Cluly, the launch of AI, which uses the hidden browser window for analyzing online conversations, fired fame with a controversial claim that its function “undetectability” allows users to “cheat everything”.
The co -founder of the company, Roy Lee, was suspended on Columbia University for bragging that he used Cruly, originally called intelligence, to “cheat” in the coding test when he applied for programmers in Amazon.
On Tuesday, one other student of the University of Columbia, Patrick Shen, announced on X that he built ReallyThe product is designed to assist catch “cheaters” who use Clula. Marketing alone as “anti-made”, he really claims that it will probably detect the use of unauthorized applications by interlocutors or others during online meetings.
But the premiere of Trely did not mason Lee.

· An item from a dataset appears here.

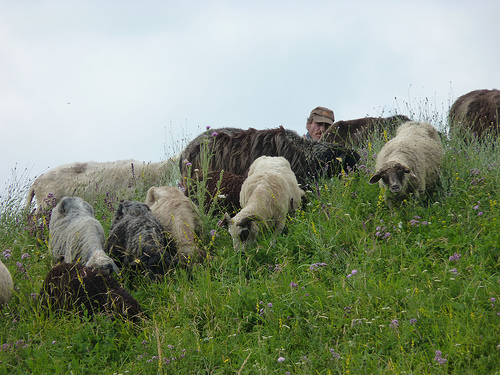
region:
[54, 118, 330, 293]
This is a picture of sheep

“We don’t care if we can be detected or not,” Techcrunch said Lee last week. “The invisibility function is not a basic feature of Clula. This is a clever addition. In fact, most enterprises decide on completely excluded invisibility due to legal consequences.”
Lee replied to Shen at X, praising really, but adding that “Cluly” will probably begin to guide our users to much more transparent in terms of use. “
Since the security of series A in the amount of $ 15 million from Andreessen Horowitz last month, Cluely has been a marketing strategy since promoting “fraud”. The company’s slogan has recently been modified from “Cheat on everything” to “everything you need. Before you ask. … it seems to cheat.”

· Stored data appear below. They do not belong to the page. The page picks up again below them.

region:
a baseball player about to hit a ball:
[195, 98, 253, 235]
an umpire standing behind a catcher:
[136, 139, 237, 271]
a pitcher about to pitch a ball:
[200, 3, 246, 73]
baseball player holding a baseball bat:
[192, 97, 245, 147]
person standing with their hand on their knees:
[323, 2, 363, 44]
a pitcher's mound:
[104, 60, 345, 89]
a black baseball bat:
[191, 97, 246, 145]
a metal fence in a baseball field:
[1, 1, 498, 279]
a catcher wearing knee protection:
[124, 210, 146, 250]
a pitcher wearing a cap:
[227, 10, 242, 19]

Cluly marketing tactics have been described as marketing of rage, and now plainly the company has collected us to think about its technology as a cheating tool.
However, Lee has much greater ambitions: take chatgpt.
“Every time you reach for chatgpt.com, our goal is to create a world where you reach for a codec instead,” Lee said. “Cluly does functionally the same as chatgpt. The only difference is that he also knows what is on the screen and hears what is happening in your sound.”